Beispielweise, wenn Kunden nicht zahlen und Liquiditätsengpässe eintreten.«
»Und dieser Umstand führte auch zur Insolvenz Ihres
Unternehmens?«
Schöppe sah Christoph unbewegt an. Kein Muskel zuckte
in seinem Gesicht.
»Gegen Sie ermittelt die Staatsanwaltschaft wegen
Verdachts des Betrugs?«
»Aha, deshalb die Befragung.« Schöppe stand auf. »Ich
glaube, Sie sollten jetzt gehen. Der Verdacht ist absurd. Aber ohne meinen
Anwalt sage ich nicht.«
Wenigstens verwies er auf seinen Anwalt, dachte
Christoph. Was wäre gewesen, wenn Schöppe gesagt hätte: Ohne meinen
Reiseveranstalter sage ich nichts, wie es manche Protagonisten in einem
Fernsehwerbespot machen.
Christoph machte keine Anstalten, sich zu erheben.

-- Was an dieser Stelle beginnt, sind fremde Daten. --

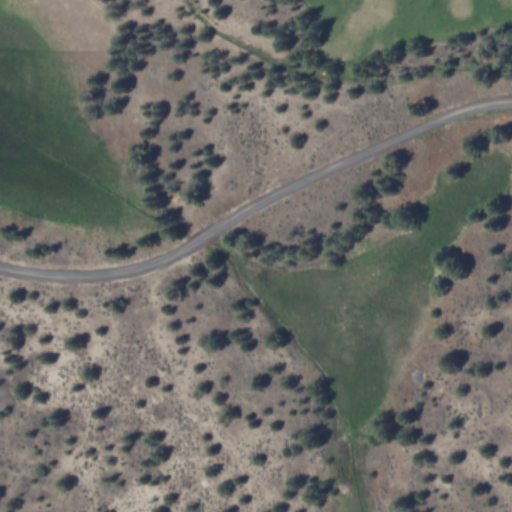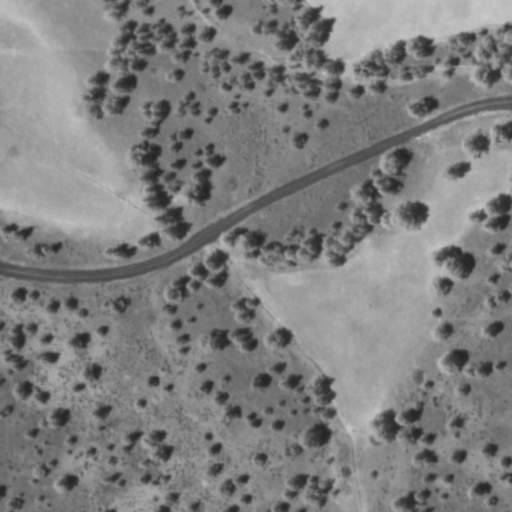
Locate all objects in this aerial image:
crop: (439, 14)
road: (257, 203)
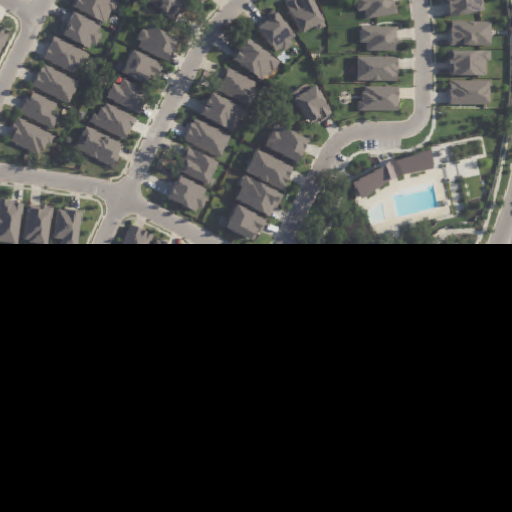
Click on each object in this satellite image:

»Wir sind weder vom Wirtschaftsdezernat, noch
ermitteln wir wegen Betrugs.«
»So, kommen Sie von der Verkehrspolizei?«
»Nein, wir sind von der Mordkommission«, erlaubte sich
Christoph einen kleinen Schwindel. Das zeigte Wirkung. Schöppe nahm wieder
Platz.
»Mordkommission?«, fragte er ungläubig. »Und was habe
ich damit zu tun?«
»Sie sind eine unserer Spuren. Können Sie uns sagen,
wie wir Frau Bruck-Hersanger erreichen können?«
»Die macht gerade mit Freunden einen Segeltörn in der
Südsee«, antwortete Schöppe irritiert. »Das wird auch noch eine Weile dauern,
bis sie wieder hier ist.«
Die beiden Beamten ließen einen in seiner Selbstsicherheit
arg getroffenen Mann auf der Segelyacht zurück.

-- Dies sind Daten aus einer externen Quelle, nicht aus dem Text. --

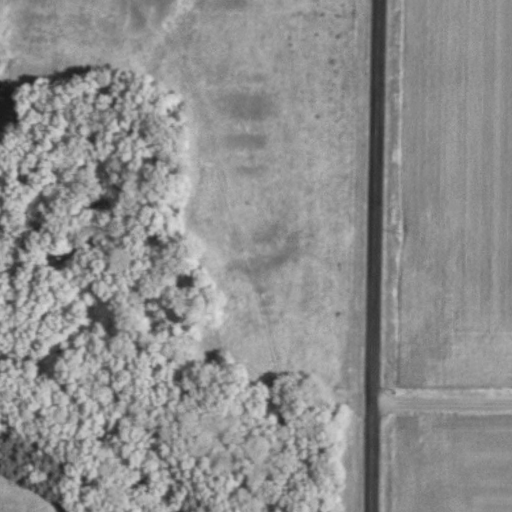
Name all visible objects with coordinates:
road: (375, 255)
road: (442, 405)
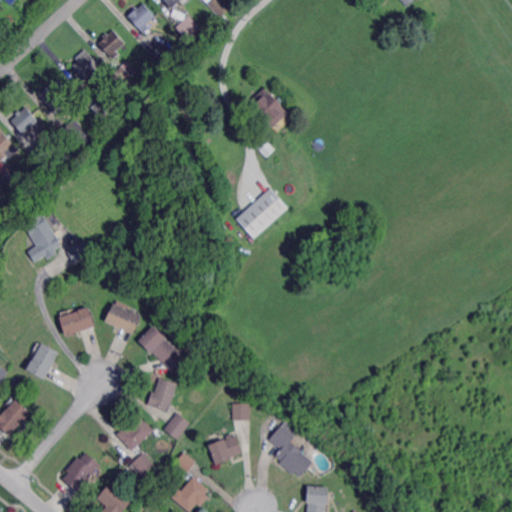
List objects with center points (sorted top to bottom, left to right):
building: (8, 1)
building: (11, 1)
building: (406, 1)
building: (171, 2)
building: (172, 2)
building: (407, 2)
building: (219, 5)
building: (221, 6)
building: (141, 15)
building: (143, 17)
building: (188, 26)
building: (220, 27)
building: (191, 28)
road: (39, 36)
building: (111, 42)
building: (113, 43)
building: (160, 54)
building: (163, 54)
building: (83, 64)
building: (87, 66)
building: (124, 74)
building: (163, 78)
road: (225, 78)
building: (54, 94)
building: (57, 96)
building: (104, 108)
building: (270, 108)
building: (270, 110)
building: (23, 118)
building: (29, 122)
building: (77, 132)
building: (5, 145)
building: (7, 146)
building: (268, 148)
building: (43, 153)
building: (14, 178)
building: (262, 211)
building: (264, 214)
building: (42, 235)
building: (42, 238)
building: (81, 251)
building: (122, 317)
building: (125, 318)
building: (76, 320)
building: (79, 320)
road: (55, 331)
building: (161, 347)
building: (163, 347)
building: (42, 359)
building: (45, 360)
building: (2, 372)
building: (3, 374)
building: (183, 379)
building: (162, 393)
building: (164, 394)
building: (240, 410)
building: (242, 410)
building: (12, 415)
building: (15, 416)
building: (176, 425)
building: (178, 425)
building: (135, 431)
building: (136, 432)
road: (54, 433)
building: (225, 448)
building: (289, 448)
building: (226, 450)
building: (291, 452)
building: (185, 460)
building: (187, 462)
building: (144, 463)
building: (80, 470)
building: (123, 470)
building: (83, 471)
building: (341, 486)
road: (24, 490)
building: (191, 493)
building: (193, 494)
building: (316, 498)
building: (319, 498)
building: (112, 499)
building: (114, 500)
road: (258, 510)
building: (134, 511)
building: (138, 511)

Auf dem Weg zum Parkplatz sahen sie den Hausmeister,
der immer noch mit Fegen beschäftigt war. Christoph steuerte auf ihn zu.
»Ist Ihnen heute ein dunkler BMW aufgefallen?«, fragte er den Mann im grauen Kittel.
»Warum?«
»Wir sind Berater einer Versicherung. Und ein
missgünstiger Kollege der Konkurrenz bespitzelt uns, um uns die Kunden
abzujagen«, log Christoph. Der Hausmeister fühlte sich durch diese Anmerkung
eingeweiht. Er beugte sich etwas zu Christoph vor und senkte die Stimme, als
würde sie jemand bei diesem konspirativen Gespräch belauschen.
»Richtig. Da stand vorhin einer auf dem Parkplatz. Ein
dunkelblauer Dreier. Kennzeichen Hannover. Da ist ein Mann ausgestiegen. Der
kam mir gleich komisch vor. So ein älterer? Nicht zu dick? Dunkle Haare mit
grauen Schläfen? Und einer Glatze mittendrin? Der schlich hier so merkwürdig
herum. Und als ich ihn ins Visier genommen hatte, verkrümelte er sich schnell.
Wissen Sie, Versicherungsleute mag ich nicht leiden.«
Dann sah der Hausmeister Christoph an und wurde sich
bewusst, dass dieser sich auch als Vertreter ausgegeben hatte. »Entschuldigung.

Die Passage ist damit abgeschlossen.